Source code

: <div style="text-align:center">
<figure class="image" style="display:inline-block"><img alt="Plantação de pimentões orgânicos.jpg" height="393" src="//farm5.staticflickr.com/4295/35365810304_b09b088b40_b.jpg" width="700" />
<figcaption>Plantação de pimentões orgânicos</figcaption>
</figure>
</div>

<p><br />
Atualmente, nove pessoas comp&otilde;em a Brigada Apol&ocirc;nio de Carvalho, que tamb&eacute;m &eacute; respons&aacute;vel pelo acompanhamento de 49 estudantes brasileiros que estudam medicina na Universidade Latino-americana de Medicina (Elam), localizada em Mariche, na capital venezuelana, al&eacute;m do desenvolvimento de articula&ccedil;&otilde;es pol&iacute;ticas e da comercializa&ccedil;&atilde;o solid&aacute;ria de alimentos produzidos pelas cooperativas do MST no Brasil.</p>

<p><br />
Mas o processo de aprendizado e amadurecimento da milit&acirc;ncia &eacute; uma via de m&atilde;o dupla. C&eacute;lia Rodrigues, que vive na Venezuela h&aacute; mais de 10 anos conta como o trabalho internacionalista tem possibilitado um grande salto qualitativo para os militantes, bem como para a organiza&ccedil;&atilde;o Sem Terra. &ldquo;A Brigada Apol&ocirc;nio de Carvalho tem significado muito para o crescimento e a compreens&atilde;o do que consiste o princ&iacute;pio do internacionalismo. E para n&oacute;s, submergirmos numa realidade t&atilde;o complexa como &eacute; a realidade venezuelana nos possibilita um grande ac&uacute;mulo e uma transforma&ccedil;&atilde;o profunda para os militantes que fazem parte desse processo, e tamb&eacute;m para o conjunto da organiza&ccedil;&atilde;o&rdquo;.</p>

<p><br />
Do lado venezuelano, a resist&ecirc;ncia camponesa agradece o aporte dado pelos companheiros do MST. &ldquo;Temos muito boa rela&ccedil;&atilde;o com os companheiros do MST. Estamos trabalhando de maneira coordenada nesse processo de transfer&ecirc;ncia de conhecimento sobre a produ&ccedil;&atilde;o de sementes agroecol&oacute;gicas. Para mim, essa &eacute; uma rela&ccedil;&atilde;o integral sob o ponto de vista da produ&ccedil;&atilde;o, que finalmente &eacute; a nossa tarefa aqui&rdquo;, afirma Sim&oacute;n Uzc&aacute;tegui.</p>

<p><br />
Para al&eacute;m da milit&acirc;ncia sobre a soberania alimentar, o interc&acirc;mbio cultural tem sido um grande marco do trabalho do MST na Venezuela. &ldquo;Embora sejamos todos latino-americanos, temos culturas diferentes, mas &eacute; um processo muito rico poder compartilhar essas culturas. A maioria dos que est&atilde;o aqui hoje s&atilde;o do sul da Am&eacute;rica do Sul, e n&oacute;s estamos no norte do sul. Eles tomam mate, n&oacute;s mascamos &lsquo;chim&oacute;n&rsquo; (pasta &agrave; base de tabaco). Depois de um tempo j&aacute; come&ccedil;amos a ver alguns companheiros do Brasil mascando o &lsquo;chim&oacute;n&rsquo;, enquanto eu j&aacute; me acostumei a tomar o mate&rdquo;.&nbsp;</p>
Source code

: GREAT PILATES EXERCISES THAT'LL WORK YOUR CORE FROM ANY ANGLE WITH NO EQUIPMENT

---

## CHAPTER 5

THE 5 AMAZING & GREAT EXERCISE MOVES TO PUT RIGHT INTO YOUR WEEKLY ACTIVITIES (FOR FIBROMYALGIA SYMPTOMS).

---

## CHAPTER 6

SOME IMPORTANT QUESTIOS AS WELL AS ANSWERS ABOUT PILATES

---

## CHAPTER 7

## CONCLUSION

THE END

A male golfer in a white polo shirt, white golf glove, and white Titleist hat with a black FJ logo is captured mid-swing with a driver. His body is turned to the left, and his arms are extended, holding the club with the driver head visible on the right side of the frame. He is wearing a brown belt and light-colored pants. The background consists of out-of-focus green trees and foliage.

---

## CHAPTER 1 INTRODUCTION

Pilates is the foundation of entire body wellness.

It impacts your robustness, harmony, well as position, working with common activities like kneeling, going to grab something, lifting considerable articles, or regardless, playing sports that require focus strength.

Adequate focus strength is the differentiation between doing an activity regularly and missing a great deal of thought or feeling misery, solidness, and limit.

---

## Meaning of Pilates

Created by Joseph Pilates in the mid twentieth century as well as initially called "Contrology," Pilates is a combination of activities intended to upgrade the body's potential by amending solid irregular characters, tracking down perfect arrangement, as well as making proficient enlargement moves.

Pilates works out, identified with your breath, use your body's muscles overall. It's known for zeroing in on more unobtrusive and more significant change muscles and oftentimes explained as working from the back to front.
========================
YOUR TASK ::
Repeat exactly the lines from the one containing "A male golfer" to the end of the records.

SOLVED EXERCISE ::
A male golfer in a white polo shirt, white golf glove, and white Titleist hat with a black FJ logo is captured mid-swing with a driver. His body is turned to the left, and his arms are extended, holding the club with the driver head visible on the right side of the frame. He is wearing a brown belt and light-colored pants. The background consists of out-of-focus green trees and foliage.

---

## CHAPTER 1 INTRODUCTION

Pilates is the foundation of entire body wellness.

It impacts your robustness, harmony, well as position, working with common activities like kneeling, going to grab something, lifting considerable articles, or regardless, playing sports that require focus strength.

Adequate focus strength is the differentiation between doing an activity regularly and missing a great deal of thought or feeling misery, solidness, and limit.

---

## Meaning of Pilates

Created by Joseph Pilates in the mid twentieth century as well as initially called "Contrology," Pilates is a combination of activities intended to upgrade the body's potential by amending solid irregular characters, tracking down perfect arrangement, as well as making proficient enlargement moves.

Pilates works out, identified with your breath, use your body's muscles overall. It's known for zeroing in on more unobtrusive and more significant change muscles and oftentimes explained as working from the back to front.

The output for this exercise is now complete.